Please recast the stretch of rows from the start of the rows through the line containing "integrales de atención médica en un", both ends included, as a JSON list of strings with one string per line and blank lines left out. Include only that stretch.

- Collected data -
+++
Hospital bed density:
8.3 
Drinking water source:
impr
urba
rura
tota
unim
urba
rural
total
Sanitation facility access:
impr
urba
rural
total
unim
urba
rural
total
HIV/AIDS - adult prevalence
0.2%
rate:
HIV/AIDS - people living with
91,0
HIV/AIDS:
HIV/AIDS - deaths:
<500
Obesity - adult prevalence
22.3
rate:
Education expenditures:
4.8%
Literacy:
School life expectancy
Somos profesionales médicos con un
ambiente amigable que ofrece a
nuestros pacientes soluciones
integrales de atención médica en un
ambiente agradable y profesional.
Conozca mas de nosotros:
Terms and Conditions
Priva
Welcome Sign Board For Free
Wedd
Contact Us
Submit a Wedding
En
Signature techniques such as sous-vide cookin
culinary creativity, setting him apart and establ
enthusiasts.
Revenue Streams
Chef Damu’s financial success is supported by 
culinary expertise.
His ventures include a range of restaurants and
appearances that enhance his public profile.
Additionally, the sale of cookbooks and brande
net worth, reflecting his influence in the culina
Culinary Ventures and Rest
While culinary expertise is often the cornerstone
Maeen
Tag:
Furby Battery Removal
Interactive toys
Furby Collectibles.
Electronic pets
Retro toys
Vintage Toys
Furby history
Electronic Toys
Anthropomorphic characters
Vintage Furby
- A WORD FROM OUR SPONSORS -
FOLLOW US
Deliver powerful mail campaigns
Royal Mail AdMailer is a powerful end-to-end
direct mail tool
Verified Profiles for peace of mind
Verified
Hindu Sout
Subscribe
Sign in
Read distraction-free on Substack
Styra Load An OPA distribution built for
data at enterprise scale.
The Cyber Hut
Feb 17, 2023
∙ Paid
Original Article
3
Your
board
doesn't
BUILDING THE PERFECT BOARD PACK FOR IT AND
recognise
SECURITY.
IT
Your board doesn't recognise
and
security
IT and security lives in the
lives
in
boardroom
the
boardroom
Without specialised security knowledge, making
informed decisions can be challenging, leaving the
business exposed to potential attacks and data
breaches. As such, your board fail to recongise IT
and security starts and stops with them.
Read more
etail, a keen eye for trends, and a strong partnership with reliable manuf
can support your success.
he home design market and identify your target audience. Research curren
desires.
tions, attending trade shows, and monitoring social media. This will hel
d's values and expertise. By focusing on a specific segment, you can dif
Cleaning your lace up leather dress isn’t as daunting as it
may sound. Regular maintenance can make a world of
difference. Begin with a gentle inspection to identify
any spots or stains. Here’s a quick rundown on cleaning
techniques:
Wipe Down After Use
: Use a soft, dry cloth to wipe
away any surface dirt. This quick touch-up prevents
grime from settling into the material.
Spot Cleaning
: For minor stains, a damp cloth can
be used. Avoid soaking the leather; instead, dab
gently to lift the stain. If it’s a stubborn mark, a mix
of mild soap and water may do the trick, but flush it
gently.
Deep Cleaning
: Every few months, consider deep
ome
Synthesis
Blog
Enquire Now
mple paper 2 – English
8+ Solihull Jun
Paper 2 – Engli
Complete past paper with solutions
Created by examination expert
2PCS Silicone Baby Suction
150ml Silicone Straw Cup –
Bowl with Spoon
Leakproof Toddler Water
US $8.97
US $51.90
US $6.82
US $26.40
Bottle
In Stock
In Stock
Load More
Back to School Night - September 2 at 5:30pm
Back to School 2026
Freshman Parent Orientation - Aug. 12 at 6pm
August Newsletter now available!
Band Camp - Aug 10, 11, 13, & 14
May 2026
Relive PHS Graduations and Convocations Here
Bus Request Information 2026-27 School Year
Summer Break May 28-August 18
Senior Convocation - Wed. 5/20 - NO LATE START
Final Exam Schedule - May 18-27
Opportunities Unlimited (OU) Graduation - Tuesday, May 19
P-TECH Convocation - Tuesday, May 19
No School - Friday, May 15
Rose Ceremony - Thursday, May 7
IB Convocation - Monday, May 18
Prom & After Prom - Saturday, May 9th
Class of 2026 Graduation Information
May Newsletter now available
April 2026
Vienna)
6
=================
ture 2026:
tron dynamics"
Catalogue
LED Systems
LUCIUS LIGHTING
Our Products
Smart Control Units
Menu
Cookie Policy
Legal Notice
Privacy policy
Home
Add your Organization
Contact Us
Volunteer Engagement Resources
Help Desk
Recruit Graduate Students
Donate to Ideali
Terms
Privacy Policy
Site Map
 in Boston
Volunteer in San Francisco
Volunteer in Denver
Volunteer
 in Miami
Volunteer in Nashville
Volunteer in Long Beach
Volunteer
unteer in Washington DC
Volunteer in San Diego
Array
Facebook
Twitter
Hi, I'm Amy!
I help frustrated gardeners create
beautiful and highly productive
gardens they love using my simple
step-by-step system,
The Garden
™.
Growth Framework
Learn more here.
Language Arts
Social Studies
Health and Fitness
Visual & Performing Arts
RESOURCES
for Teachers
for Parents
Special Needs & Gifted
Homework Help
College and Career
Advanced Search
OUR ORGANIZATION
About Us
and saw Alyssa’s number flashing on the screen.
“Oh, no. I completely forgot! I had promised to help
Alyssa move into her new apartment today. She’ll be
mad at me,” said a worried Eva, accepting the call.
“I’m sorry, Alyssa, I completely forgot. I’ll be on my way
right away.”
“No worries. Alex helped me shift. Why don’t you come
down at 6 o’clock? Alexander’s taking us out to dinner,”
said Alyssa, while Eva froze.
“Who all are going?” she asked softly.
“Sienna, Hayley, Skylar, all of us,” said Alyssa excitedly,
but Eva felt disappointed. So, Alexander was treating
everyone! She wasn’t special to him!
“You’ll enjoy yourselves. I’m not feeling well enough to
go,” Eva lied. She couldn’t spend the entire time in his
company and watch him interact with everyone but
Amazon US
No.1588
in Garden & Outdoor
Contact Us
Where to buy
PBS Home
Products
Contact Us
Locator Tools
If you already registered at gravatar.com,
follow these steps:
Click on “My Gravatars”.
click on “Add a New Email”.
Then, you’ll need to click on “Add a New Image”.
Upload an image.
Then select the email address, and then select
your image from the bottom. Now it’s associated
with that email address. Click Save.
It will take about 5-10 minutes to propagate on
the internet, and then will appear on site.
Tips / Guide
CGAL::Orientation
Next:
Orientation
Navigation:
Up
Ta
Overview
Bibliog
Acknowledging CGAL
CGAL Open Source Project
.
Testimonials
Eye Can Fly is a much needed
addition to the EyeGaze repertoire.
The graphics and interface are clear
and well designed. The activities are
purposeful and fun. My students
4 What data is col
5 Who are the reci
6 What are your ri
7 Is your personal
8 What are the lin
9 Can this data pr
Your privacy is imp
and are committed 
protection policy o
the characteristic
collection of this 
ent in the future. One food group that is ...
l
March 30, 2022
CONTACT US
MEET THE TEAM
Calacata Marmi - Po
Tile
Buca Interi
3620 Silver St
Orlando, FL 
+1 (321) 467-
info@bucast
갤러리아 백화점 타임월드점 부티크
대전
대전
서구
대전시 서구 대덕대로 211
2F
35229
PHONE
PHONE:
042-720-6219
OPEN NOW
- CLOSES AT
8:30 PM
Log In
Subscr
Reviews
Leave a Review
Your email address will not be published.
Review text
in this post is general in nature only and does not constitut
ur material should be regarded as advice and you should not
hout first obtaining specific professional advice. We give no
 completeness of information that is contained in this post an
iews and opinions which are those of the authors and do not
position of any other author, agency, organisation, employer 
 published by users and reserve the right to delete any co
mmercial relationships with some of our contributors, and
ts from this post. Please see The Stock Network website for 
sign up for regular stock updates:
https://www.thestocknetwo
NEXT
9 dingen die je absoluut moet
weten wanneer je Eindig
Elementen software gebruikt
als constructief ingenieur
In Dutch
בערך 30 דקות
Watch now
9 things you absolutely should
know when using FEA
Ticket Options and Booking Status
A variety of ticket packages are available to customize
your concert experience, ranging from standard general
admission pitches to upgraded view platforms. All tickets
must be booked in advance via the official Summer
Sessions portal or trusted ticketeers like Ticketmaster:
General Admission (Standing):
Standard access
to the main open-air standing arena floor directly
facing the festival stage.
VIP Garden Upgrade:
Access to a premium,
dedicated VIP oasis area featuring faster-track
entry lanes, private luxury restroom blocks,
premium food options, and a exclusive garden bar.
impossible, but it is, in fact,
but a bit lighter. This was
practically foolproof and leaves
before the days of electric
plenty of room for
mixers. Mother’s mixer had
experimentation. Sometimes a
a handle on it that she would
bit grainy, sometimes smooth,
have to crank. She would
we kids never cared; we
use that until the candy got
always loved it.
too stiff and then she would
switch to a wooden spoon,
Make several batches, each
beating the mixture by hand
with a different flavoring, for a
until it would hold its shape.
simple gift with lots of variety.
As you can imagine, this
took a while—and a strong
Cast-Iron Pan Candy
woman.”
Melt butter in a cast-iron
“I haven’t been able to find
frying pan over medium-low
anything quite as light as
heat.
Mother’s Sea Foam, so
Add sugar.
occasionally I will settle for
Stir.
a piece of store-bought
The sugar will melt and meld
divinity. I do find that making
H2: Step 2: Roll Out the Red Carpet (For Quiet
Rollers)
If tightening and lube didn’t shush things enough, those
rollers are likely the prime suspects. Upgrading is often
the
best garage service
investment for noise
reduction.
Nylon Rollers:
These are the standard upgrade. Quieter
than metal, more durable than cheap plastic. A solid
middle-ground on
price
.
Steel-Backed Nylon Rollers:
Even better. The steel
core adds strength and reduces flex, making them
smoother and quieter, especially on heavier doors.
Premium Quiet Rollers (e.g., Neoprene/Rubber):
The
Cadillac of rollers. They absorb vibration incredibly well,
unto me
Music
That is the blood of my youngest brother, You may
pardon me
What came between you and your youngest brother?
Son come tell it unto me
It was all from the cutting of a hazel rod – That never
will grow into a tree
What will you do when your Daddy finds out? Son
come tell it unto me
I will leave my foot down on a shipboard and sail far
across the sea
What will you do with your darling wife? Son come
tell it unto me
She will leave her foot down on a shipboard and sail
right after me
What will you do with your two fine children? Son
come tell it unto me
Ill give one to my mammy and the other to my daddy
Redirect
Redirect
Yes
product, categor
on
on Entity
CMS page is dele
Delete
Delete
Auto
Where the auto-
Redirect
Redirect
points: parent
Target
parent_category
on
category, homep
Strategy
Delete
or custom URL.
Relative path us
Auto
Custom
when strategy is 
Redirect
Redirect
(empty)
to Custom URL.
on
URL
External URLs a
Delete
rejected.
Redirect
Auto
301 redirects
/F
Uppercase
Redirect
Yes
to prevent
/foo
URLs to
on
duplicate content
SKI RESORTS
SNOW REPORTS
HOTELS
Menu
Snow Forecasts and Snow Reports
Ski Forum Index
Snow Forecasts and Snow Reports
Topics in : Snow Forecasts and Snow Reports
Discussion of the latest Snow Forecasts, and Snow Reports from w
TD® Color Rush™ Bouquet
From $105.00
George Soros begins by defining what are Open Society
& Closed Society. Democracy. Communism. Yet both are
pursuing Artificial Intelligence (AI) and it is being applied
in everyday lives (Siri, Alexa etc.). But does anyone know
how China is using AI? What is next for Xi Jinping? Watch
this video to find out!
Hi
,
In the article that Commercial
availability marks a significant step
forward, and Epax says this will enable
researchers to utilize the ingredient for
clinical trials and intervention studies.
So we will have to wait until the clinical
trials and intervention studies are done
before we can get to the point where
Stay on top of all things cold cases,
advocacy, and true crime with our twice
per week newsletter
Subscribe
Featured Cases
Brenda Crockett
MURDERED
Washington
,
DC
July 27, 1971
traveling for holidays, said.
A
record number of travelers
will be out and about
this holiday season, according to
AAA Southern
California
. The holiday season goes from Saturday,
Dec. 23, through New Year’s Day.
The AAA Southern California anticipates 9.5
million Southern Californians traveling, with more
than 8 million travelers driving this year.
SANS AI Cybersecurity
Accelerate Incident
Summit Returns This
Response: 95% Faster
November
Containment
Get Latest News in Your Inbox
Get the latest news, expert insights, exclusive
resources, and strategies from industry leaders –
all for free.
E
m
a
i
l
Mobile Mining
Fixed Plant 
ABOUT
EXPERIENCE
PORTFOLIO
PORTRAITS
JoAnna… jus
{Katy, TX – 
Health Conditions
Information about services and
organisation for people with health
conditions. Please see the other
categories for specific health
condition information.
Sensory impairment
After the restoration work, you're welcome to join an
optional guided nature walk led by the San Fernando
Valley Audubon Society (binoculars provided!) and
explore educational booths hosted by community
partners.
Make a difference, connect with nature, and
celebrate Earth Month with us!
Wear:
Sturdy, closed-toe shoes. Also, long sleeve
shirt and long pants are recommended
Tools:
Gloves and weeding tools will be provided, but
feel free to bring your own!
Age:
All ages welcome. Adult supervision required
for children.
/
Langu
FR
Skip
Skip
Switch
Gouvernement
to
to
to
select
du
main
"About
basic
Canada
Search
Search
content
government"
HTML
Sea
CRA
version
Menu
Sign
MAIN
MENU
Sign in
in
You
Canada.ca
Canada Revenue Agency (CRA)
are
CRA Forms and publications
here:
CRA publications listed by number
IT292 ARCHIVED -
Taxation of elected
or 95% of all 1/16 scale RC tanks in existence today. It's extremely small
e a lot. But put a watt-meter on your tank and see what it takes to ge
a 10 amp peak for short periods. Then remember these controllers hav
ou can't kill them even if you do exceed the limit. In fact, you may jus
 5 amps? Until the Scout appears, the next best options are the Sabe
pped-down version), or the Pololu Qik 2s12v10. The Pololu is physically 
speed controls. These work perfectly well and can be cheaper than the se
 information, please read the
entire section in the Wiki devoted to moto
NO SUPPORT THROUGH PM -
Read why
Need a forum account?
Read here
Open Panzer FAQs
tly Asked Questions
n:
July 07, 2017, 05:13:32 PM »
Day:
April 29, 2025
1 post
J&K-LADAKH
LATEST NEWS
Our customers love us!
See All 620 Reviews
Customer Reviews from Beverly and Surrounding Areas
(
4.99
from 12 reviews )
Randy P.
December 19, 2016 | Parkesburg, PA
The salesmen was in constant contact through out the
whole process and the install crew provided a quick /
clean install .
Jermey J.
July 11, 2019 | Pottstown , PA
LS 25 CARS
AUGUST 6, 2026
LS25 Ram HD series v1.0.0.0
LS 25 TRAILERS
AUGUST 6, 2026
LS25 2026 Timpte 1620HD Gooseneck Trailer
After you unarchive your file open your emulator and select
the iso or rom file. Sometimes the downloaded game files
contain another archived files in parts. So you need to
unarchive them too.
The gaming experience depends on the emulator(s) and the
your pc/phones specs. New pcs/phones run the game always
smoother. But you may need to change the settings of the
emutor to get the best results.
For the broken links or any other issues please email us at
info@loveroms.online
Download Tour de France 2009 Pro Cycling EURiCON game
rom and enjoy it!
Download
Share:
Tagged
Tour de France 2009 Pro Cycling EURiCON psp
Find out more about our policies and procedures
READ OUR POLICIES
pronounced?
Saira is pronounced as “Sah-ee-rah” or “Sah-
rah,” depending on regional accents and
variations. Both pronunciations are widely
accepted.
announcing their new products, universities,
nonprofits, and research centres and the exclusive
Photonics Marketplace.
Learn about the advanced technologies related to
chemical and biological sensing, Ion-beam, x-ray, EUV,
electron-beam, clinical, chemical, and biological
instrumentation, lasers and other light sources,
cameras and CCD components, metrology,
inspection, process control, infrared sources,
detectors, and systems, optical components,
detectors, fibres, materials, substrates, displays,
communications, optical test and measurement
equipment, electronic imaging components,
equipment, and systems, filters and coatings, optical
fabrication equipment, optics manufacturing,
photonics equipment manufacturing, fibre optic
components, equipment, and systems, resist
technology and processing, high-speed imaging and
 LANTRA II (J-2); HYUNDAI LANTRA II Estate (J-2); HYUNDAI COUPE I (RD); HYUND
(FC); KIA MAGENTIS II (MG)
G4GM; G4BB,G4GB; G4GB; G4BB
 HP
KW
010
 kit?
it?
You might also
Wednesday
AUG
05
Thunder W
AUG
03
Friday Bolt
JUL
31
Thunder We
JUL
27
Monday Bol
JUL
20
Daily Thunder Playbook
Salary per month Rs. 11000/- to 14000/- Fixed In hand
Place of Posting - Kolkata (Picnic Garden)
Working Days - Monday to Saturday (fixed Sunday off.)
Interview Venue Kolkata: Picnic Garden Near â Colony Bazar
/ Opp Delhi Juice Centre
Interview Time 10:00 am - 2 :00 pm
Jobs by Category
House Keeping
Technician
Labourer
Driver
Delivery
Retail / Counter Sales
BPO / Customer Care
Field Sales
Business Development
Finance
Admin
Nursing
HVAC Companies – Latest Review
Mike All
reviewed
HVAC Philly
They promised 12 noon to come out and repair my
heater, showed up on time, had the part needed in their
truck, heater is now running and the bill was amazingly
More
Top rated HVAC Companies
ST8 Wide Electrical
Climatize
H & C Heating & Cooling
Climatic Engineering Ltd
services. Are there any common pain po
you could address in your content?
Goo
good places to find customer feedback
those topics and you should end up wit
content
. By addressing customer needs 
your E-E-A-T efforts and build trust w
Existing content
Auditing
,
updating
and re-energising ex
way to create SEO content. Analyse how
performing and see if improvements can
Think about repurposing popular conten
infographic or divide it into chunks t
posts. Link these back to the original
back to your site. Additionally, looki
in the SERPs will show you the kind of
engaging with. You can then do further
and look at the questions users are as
+++
- Written solution -
[
  "Hospital bed density:",
  "8.3 ",
  "Drinking water source:",
  "impr",
  "urba",
  "rura",
  "tota",
  "unim",
  "urba",
  "rural",
  "total",
  "Sanitation facility access:",
  "impr",
  "urba",
  "rural",
  "total",
  "unim",
  "urba",
  "rural",
  "total",
  "HIV/AIDS - adult prevalence",
  "0.2%",
  "rate:",
  "HIV/AIDS - people living with",
  "91,0",
  "HIV/AIDS:",
  "HIV/AIDS - deaths:",
  "<500",
  "Obesity - adult prevalence",
  "22.3",
  "rate:",
  "Education expenditures:",
  "4.8%",
  "Literacy:",
  "School life expectancy",
  "Somos profesionales médicos con un",
  "ambiente amigable que ofrece a",
  "nuestros pacientes soluciones",
  "integrales de atención médica en un"
]